Before the predictions of ML models can be used in daily clinical practice successfully, healthcare providers need to achieve trust in these techniques. Surgeons deciding to restore colonic continuity after resection of colon cancer based on an intraoperative ML model predicting a high risk of anastomotic leakage will want to rely on algorithms that have been validated at their own institute. A prospective simulation study in which the predictive performance of a model is tested in addition to the regular local care without affecting its course would enable the correct calibration of the ML model. A calibration curve shows whether or not the predicted chance matches the actual population-based chance of developing a postoperative complication. This approach would allow surgeons to attain trust in the effectiveness and predictive performance of ML models and use them in their clinical practice [56, 57].

The introduction of ML models has led to an unprecedented amount of ethical issues, and guidelines regarding these ethical considerations are still sparse [58]. Currently available frameworks for governance were discussed in a recently published review of the literature [59]. This study included 21 guidelines for gold-standard societal values, such as sustainability, freedom, and fairness. Although these guidelines appeared to be insufficient when analyzed separately, it was stated that the ideal rules for ethical considerations should harmonize interests, offering benefit to clinicians, patients, and hospitals [59]. A governance model for the application of ML models in healthcare based on the abovementioned concept was developed recently [60]. In our opinion, it is of utmost importance to adhere to such governance models to ensure acceptance as well as ethical and legal appropriateness.
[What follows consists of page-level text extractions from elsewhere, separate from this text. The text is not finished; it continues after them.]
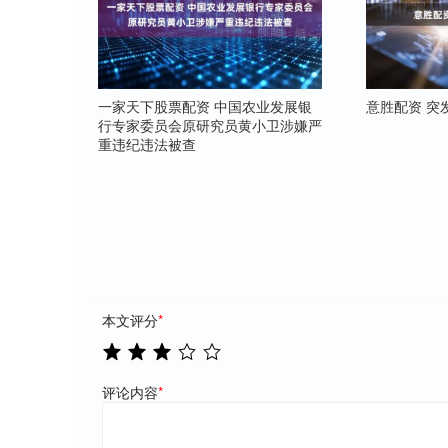
一家天下股票配资 中国农业发展银
意胜配资 突
行专家委员会原研究员黄小卫涉嫌严
重违纪违法被查
本文评分
*
评论内容
*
Correct prediction of postoperative complications using ML has the potential to dramatically improve the outcome of everyday clinical surgical care. However, their implications for patients should be considered before implementing prediction models in clinical practice. For example, predicting anastomotic leakage after colorectal surgery may lead to more stomas or earlier discharge when leakage is not expected to occur. This could also lead to collateral over- and under-treatment. This change in the paradigm of clinical practice must be accepted by all healthcare providers to ensure full benefit from these techniques. Therefore, it is advisable to obtain solid prospective validation from external sources at different centers with adequate sample sizes, all while adhering to the transparency and ethical guidelines to overcome potential distrust concerning ML among clinicians and patients.